Frequently asked questions
- Is Pi open source?
- Yes. Pi is open source under the MIT license, created by Mario Zechner with 44K+ GitHub stars as of May 2026. The full source is on GitHub, the four core tools (read, write, edit, bash) are public, and you can fork or extend any part of the agent. There is no proprietary core, no telemetry-by-default, and no paid tier of the tool itself.
- Can Pi use Claude models?
- Yes, but at API rates. Pi supports Anthropic Claude (Sonnet, Opus, Haiku) alongside 14+ other providers, switchable mid-session. As of April 2026, however, Anthropic blocks Claude subscription inference through third-party agents, so a Claude Max subscriber using Pi with Claude pays twice, once for the subscription, once per token through the API.
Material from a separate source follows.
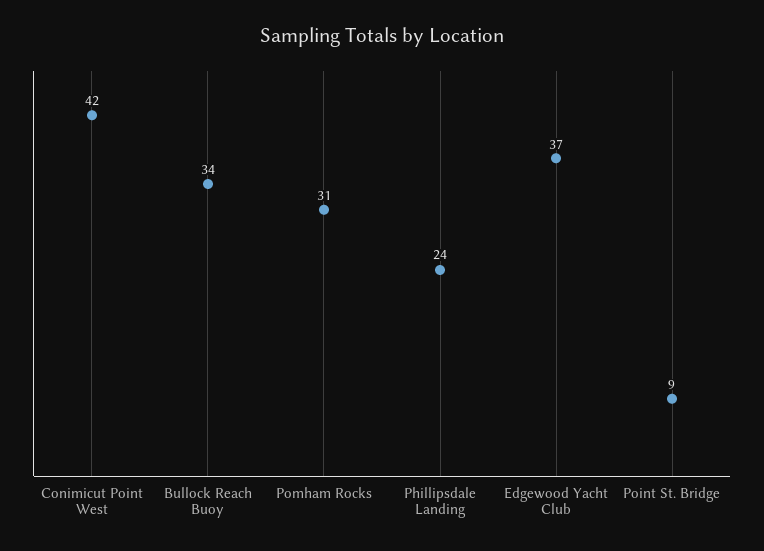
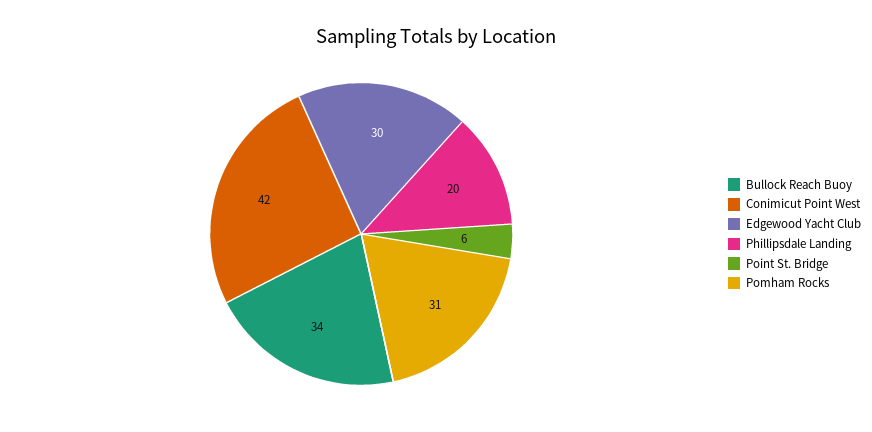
Phillipsdale Landing: 24 -> 20
Edgewood Yacht Club: 37 -> 30
Point St. Bridge: 9 -> 6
- How much does Claude Code cost?
- Claude Code requires a paid Anthropic subscription. The Pro plan at $20/month is the entry point and is usually sufficient for solo developers coding two to four hours daily. Heavier users move to the Max plan or Team/Enterprise tiers. Anthropic briefly tested removing Claude Code from Pro in early April 2026 and restored it on April 26 after backlash, so check current entitlements before committing.
- What models does Pi support?
- Pi supports 15+ LLM providers and hundreds of models. The list includes Anthropic, OpenAI, Google, Azure, Bedrock, Mistral, Groq, Cerebras, xAI, and Hugging Face, plus local models via Ollama. You switch mid-session with `/model` or `Ctrl+L` and cycle favourites with `Ctrl+P`. No other major coding agent offers this level of model freedom.
- Can I use Pi and Claude Code together?
- Yes, and most experienced developers should. Run Claude Code as your default for fast Claude-backed work and use Pi as a lab for multi-provider experiments, custom extensions, and aggressive context optimisation. They install side by side, share no state, and don't conflict. Cost is your $20/month Claude Code Pro plan plus whatever you spend through Pi.
- What is Pi's session tree feature?
- Pi's session tree turns conversations into a branchable structure instead of a linear log. The `/tree` command shows every branch and `/fork` spawns a new branch from any earlier message. If the agent went off the rails ten messages back, you jump to that point and continue without losing context. No other major coding agent ships this.
- Is Claude Code free?
- No. Claude Code requires a paid Anthropic subscription, starting at the $20/month Pro plan. There is no permanently free tier. Pi, by contrast, is free under MIT, you only pay for the LLM provider you connect, which can be $0 if you run local models through Ollama. Claude Code's value comes from bundling subscription access at a predictable monthly cost.
Start by doing this
5 mins: Install Pi (npm install -g @mariozechner/pi-coding-agent) and run it in a project directory. See what your AGENTS.md looks like through a minimal harness.
15 mins: Read my Reddit thread on optimising Pi usage. Real developers sharing real configurations. If you want the broader story on how Anthropic's pricing has been moving, Claude Code pricing 2026: autonomous credits explained covers the latest shift.
30 mins: Try running the same task in both Pi and Claude Code. Notice what each one does differently with your instructions.